My wife is from Kenya. This has nothing to do with big data or the fun yet ineffective algorithms (spoiler alert) that I will get into later. This just means that she has not seen a lot of the same movies that I have, so we have been going on a bit of a romantic comedy binge of late. This is her favorite genre. This is not mine. My favorite genre (big surprise) is science fiction. Very rarely have these two genres ever met. However, I would challenge someone to re-edit “2001: A Space Odyssey” into a romantic comedy. Hal 9000 is an impressionable AI, fresh from the planet, trying to make it in the big space station. He thought he had it all figured out until one day. . .

Rick, Convergent Technologies’ indisputably tech savvy senior consultant, and I have often discussed the concept of data and dating since he has actually tried a few online sites designed to streamline the search for a soulmate. I was lucky enough to find my wife working down the hall from me, but for those who haven’t had it that easy, the onslaught of machine learning algorithms begs the question: Can they help me find love?

There are a couple great papers on this. The first, User Recommendations in Reciprocal and Bipartite Social Networks–An Online Dating Case Study, takes a Netflix approach in building a collaborative filtering technique. i.e. Bob likes Suzy. Bill is like Bob. Sally is like Suzy. Bill will like Suzy. They incorporate an attractiveness metric in there for good measure, so that it is not just like buying groceries. The second is Online Dating: A Critical Analysis from the Perspective of Psychological Science, which digs into the psychology side of things. Its conclusion is that online dating offers great access to a tremendous amount of people, but metrics are a poor substitute for experience . . .

With all of our technical expertise and the sophistication of modern systems, maybe it would still be better to invite someone over for a good romcom than wait to hear that “you’ve got mail.”

 

Competitive Advantage

I was asked to have a cup of coffee by a fellow data scientist in the valley. He had a particular motive.
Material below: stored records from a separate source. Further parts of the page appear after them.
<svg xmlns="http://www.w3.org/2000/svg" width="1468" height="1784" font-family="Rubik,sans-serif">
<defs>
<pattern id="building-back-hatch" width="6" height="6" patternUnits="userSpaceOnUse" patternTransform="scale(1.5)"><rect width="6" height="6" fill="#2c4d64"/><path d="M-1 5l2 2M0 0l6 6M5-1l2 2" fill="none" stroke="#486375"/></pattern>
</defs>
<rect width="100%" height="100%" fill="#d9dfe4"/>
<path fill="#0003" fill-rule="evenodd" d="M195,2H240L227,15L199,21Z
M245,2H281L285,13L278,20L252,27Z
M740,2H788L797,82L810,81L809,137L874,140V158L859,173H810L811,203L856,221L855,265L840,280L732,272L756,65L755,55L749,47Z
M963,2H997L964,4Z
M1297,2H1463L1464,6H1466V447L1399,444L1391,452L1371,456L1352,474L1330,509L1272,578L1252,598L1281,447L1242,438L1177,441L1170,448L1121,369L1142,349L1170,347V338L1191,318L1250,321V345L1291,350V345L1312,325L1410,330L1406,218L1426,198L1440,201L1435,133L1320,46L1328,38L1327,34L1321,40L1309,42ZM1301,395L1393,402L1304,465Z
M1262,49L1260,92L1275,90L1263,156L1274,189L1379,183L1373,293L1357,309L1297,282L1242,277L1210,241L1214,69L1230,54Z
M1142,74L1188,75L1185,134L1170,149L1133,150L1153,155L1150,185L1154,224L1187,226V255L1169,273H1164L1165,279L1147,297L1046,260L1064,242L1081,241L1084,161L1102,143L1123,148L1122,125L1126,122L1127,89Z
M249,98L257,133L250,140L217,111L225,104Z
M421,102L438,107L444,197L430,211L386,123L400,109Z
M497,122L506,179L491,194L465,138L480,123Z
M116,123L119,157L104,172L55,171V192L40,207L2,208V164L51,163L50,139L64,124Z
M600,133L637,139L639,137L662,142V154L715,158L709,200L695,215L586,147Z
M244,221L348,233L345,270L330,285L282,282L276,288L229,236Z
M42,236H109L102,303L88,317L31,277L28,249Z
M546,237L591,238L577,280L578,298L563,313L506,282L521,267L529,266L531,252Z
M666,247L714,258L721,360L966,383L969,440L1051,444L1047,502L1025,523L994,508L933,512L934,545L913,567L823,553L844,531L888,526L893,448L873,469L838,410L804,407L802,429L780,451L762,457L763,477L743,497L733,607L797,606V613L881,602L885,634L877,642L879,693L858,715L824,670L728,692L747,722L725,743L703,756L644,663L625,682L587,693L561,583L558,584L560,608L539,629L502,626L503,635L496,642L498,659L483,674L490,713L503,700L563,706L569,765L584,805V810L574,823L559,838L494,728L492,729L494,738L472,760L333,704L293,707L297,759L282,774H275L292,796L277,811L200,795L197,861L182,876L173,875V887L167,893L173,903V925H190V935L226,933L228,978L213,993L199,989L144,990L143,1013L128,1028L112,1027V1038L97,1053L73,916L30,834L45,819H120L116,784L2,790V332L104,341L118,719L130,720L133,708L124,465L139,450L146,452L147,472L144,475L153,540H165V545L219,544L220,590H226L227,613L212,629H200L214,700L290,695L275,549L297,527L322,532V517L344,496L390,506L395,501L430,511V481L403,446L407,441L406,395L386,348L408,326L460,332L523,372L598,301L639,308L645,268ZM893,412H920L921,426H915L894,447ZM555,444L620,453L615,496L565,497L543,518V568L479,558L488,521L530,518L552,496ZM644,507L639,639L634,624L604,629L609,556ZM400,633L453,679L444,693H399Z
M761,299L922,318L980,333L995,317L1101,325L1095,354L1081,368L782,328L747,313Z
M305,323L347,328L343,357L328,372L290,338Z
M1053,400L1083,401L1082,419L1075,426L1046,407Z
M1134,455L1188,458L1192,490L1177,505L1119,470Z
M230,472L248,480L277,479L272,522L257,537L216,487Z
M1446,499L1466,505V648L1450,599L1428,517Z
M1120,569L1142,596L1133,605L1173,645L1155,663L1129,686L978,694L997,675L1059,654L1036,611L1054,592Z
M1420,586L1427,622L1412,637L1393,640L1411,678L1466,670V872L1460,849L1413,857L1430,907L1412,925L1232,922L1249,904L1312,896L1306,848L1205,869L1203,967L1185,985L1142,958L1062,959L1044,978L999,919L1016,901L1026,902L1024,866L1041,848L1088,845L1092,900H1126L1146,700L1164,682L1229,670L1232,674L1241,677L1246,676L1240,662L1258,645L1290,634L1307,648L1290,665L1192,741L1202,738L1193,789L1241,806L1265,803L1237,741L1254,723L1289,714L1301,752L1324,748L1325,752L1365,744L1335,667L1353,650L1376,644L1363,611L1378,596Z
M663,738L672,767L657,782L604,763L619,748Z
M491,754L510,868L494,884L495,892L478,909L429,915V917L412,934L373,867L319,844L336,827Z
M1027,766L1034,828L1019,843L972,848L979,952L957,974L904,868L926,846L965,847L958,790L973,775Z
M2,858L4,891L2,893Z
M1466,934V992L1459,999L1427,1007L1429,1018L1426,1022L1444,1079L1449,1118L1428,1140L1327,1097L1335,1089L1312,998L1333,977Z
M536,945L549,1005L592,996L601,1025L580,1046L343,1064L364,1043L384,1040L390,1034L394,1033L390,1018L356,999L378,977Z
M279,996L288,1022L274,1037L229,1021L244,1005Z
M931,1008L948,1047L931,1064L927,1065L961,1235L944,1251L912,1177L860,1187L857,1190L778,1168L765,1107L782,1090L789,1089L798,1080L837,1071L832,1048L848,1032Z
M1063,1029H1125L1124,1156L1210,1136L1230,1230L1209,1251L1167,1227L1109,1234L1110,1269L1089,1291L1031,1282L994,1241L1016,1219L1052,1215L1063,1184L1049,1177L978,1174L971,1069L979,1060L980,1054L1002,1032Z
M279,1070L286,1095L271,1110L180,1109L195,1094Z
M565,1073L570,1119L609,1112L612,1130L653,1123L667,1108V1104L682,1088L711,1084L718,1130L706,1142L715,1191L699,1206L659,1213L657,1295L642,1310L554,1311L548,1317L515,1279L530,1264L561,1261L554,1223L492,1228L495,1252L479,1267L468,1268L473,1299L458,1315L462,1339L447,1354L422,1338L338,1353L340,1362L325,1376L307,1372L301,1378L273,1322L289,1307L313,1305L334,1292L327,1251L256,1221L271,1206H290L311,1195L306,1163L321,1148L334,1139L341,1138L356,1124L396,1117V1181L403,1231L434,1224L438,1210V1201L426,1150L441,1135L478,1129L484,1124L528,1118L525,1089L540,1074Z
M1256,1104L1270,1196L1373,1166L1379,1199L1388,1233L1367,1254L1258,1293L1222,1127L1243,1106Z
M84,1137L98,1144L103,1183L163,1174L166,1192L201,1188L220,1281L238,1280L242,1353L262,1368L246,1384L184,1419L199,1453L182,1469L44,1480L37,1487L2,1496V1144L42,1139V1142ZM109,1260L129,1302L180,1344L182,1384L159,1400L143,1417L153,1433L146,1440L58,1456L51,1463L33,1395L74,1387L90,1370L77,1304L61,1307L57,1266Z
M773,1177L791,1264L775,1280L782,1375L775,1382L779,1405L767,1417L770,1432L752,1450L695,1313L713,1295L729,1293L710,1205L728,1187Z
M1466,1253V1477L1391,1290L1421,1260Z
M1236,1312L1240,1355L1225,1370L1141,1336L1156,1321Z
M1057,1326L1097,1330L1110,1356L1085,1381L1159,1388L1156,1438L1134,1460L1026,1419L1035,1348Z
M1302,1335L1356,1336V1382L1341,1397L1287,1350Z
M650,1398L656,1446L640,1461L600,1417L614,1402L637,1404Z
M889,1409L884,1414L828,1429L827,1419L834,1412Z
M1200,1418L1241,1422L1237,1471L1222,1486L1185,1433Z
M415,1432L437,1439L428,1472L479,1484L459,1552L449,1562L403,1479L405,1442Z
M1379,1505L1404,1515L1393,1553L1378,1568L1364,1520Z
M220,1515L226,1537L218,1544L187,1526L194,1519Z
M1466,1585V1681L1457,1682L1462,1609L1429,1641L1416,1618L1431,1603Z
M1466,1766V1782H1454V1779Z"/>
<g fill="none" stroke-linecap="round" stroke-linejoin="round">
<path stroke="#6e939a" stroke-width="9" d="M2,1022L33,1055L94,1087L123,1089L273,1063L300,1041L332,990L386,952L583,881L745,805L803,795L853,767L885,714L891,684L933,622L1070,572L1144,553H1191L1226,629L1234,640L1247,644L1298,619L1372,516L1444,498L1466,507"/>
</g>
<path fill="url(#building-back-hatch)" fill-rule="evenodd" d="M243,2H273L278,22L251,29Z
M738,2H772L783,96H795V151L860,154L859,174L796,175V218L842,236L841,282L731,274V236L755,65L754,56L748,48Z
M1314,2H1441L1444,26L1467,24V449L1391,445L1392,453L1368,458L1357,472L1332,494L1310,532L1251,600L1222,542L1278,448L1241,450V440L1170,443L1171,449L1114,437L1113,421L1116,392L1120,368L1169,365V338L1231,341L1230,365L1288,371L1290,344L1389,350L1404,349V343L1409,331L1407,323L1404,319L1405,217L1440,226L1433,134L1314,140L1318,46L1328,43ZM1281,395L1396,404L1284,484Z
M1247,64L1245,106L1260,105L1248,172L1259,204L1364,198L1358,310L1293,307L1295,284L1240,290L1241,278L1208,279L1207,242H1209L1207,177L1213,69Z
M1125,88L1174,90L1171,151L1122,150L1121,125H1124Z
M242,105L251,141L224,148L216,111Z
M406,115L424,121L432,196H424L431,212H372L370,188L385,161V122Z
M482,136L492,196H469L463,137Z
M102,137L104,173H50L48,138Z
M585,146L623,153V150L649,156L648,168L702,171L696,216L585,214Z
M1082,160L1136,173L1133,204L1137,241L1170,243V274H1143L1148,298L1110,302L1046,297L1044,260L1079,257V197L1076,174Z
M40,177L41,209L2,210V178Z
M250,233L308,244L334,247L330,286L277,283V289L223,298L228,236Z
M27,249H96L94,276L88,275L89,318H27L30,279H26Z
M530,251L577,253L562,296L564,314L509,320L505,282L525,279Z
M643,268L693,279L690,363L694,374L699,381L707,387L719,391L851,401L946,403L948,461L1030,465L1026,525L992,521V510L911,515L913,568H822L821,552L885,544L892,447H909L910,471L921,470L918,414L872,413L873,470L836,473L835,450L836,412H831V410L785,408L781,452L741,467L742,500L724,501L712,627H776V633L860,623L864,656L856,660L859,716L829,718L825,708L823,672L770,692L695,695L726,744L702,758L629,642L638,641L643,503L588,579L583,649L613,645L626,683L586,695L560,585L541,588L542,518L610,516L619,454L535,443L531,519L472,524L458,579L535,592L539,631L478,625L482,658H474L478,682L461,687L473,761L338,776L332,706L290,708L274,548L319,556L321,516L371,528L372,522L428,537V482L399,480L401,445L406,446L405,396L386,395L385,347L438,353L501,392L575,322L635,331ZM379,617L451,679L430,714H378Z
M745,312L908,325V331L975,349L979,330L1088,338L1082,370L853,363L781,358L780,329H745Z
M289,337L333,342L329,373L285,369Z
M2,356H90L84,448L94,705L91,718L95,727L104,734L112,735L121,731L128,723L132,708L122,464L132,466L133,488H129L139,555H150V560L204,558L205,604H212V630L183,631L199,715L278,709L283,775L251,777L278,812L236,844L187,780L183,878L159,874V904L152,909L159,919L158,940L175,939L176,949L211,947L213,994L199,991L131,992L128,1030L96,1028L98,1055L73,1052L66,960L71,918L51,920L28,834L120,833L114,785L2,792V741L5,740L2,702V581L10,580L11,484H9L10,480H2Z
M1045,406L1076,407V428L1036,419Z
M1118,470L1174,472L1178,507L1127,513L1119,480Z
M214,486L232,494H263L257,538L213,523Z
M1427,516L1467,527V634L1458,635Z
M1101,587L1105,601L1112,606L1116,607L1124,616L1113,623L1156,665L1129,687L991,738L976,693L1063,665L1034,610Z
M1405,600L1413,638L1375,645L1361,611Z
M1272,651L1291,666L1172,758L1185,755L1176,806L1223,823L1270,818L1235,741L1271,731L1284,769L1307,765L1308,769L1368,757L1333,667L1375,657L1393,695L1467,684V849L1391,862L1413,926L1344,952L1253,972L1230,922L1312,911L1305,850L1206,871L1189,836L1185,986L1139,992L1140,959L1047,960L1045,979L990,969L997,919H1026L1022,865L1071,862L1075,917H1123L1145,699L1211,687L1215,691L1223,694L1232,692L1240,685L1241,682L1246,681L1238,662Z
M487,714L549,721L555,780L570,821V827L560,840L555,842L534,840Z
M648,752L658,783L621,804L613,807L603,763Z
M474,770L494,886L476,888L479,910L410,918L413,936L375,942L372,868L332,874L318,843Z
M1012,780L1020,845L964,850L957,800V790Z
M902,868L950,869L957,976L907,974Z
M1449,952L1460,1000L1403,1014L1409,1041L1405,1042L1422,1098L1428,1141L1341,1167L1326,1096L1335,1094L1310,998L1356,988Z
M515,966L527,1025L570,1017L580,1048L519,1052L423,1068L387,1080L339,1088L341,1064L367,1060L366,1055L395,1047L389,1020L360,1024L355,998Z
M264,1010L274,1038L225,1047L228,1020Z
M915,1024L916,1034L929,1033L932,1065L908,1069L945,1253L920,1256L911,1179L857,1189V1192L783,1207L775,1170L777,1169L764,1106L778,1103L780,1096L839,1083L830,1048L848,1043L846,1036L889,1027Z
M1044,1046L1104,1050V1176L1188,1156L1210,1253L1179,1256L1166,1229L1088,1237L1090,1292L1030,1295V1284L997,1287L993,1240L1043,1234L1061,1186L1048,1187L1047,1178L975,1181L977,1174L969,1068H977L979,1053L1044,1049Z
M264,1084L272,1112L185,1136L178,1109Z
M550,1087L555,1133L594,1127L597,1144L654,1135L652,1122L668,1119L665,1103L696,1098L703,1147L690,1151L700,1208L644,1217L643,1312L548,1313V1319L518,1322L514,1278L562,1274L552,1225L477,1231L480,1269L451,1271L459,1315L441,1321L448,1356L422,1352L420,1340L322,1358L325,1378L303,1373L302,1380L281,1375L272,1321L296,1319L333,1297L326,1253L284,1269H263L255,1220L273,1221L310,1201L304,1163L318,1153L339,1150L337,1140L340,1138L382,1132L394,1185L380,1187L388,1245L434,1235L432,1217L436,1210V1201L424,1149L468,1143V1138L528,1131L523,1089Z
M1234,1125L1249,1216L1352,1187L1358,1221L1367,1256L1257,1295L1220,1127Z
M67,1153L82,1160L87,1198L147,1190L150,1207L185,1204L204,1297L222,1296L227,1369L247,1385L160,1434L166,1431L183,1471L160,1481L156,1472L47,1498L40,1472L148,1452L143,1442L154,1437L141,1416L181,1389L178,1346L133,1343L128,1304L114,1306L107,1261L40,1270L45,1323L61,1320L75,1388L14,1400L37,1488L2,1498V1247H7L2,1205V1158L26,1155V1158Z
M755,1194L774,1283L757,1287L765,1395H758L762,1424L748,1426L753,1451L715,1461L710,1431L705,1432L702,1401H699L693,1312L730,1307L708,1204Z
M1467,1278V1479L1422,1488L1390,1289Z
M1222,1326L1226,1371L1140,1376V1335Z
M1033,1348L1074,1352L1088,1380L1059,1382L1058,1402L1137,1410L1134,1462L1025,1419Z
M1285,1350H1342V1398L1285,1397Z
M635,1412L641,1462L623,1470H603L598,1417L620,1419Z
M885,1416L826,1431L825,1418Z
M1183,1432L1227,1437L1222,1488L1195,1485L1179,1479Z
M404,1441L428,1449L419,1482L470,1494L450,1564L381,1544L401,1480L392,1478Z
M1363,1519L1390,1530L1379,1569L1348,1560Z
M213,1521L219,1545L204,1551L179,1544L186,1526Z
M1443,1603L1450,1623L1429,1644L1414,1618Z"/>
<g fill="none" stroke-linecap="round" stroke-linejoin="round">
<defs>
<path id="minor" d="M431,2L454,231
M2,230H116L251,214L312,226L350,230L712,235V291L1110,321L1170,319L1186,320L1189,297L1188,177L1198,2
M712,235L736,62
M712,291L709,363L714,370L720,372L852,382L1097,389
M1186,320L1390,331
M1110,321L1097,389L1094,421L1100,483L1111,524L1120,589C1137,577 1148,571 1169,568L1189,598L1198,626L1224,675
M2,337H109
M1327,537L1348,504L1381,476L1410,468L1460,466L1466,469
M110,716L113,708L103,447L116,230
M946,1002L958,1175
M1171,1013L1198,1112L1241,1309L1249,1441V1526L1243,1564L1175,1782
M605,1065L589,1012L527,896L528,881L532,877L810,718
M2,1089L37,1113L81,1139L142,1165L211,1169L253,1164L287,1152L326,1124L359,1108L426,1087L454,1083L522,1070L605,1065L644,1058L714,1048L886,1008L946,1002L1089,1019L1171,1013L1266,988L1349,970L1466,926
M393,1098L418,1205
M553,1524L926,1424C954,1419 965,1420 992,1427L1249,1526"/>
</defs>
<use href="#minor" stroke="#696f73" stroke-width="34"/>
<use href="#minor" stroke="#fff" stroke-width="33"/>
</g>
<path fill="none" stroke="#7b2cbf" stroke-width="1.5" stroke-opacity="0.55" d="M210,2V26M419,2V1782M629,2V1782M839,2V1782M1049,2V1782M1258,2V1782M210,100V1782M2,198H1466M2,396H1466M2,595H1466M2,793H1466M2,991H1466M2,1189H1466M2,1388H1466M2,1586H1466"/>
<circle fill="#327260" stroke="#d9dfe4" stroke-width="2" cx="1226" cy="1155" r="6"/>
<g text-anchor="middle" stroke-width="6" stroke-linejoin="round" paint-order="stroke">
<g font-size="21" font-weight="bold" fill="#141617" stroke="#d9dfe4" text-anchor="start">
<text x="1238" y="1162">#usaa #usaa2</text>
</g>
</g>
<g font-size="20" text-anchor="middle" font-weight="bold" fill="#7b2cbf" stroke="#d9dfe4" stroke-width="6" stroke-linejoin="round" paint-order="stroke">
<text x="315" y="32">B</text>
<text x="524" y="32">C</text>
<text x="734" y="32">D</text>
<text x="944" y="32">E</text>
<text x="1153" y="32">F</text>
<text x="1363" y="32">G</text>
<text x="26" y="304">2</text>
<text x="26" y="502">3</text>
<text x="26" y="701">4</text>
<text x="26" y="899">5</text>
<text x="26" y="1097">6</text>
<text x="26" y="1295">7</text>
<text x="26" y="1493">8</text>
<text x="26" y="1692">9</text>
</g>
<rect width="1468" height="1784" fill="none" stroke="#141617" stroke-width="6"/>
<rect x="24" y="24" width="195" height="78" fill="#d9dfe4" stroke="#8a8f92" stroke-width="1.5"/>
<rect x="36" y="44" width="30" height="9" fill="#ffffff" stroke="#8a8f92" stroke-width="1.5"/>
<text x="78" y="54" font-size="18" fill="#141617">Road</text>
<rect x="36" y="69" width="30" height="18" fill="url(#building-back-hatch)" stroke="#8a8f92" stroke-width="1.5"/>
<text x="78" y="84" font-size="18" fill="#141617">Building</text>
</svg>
He wanted to know if there was a way to make a profit in daily fantasy sports betting. He had done well betting some games in the NBA, but when he tried baseball, he was getting his clock cleaned. He wanted to know why, so I asked about his approach and methods. He was closed off to sharing, which in the era of open source, was a bit of a red flag—but I pressed on. I asked, “What exactly  are you trying to do?” His response was that he wanted to have better projections than everyone. I asked him why he wanted to do that. He stared back blankly at me in the same way my four-month-old son does when I ask him why he keeps trying to put everything in his mouth. I expounded on it. Statisticians love love love baseball. They love it so much, that love manifested itself into a Brad Pitt movie. If bioinformatics did this, we would get a feature film starring Tommy Wisseau. Therefore, it would be extremely difficult to outproject the leading sites. So how do you gain a competitive advantage when everyone is already using state of the art? First, make sure everyone is using state of the art. Rather than building a better mousetrap, maybe find where the mice are. In this particular example, I asked if they tracked the users’ stats. He said they did. I told him to follow the 80/20 rule and go after the weaker players. If that did not work then change to a different sport. The takeaway is that data science is much like gambling in general; a lot of progress is made in the strategy and not the implementation. No one group will compete against Google, but luckily Google is not ubiquitous . . . yet. Pick the battles that no one else is fighting.